Merkel juga menegaskan kembali perlunya transit gas melalui Ukraina dalam proyek pembangunan pipa gas Nord Stream 2. Proyek itu akan memungkinkan Jerman menerima lebih banyak gas langsung dari Rusia.
Menyikapi hal tersebut, Presiden Vladimir Putin mengatakan kelanjutan gas mencapai Eropa melalui Ukraina akan tergantung pada argumen ekonomi.
"(Proyek Nord Stream 2) tidak menutup kemungkinan untuk transit gas Rusia melalui Ukraina," kata Putin. "Saya hanya ingin menekankan bahwa hal utama adalah bahwa transit yang melalui Ukraina ini memerlukan persyaratan ekonomi". Demikian seperti dikutip dari The Financial Times, Minggu 19 Agustus 2018.
"Nord Stream 2 secara eksklusif merupakan proyek ekonomi," tegasnya.
Proyek pembangunan pipa gas tersebut telah menuai kritik dari Amerika Serikat --salah satu sekutu Jerman-- dan beberapa negara lain, termasuk Ukraina.
Amerika Serikat menekan Jerman untuk menghentikan proyek pipa tersebut, dengan alasan bahwa hal itu akan meningkatkan ketergantungan Jerman pada Rusia di sektor energi.
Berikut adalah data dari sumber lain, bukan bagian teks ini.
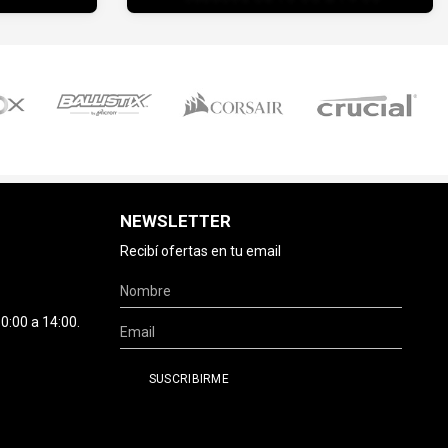
NEWSLETTER
Recibí ofertas en tu email
0:00 a 14:00.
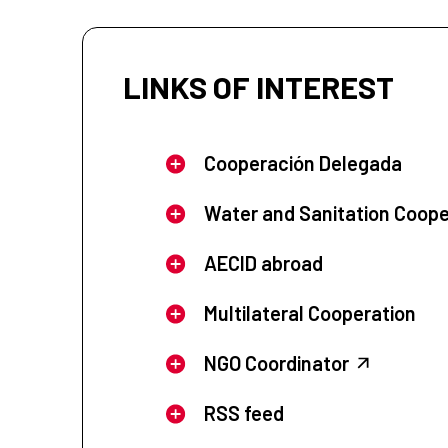
LINKS OF INTEREST
Cooperación Delegada
Water and Sanitation Coope
AECID abroad
Multilateral Cooperation
NGO Coordinator
RSS feed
Bahkan, pengamat internasional memperkirakan bahwa AS mungkin akan mengancam menjatuhkan sanksinya kepada kedua negara yang terlibat dalam Nord Stream 2 demi menegaskan agar proyek terebut terhenti sepenugnya.
Di sisi lain, Ukraina takut bahwa proyek pipa gas itu akan memungkinkan Rusia untuk memotongnya dari bisnis distribusi gas.
Sementara itu, tetangga Jerman di Eropa Timur juga menyuarakan keprihatinan tentang proyek itu, karena dianggap mampu memicu Rusia melakukan perambahan di wilayah yang dilintasi oleh pipa-pipa gas tersebut.
Pertemuan itu adalah pertama kalinya Putin bertatap muka dengan Merkel di Jerman --sejak sebelum konflik di Ukraina pecah pada 2014.
Pertemuan itu disebut mampu menjadi titik balik dalam hubungan Rusia-Jerman, karena setelahnya, menteri luar negeri kedua negara akan bertemu dalam waktu dekat, jelas Menlu Jerman Heiko Maas. Menlu Rusia Sergei Lavrov dijadwalkan akan berkunjung ke Berlin pada 14 September.
Stefan Meister dari German Council on Foreign Relations mengatakan, sementara tidak ada terobosan yang diharapkan dalam diskusi tentang konflik di Ukraina, masalah seperti Nord Stream 2, perang di Suriah, perjanjian nuklir Iran dan pecahnya perang perdagangan global akan mendorong Rusia-Jerman melakukan "sebuah pembicaraan politik yang dipicu oleh kepentingan pragmatis di kedua sisi".
"Kebijakan AS di bawah Presiden Donald Trump adalah pendorong penting dari hal ini," kata Meister. "Keduanya ingin mengirim sinyal ke Washington bahwa mereka tidak akan diperas oleh Trump."
Pertemuan itu, tambahnya, "menjadi kesempatan untuk menormalisasi hubungan Jerman-Rusia di tingkat kerja (antar menteri dan pejabat teknis)."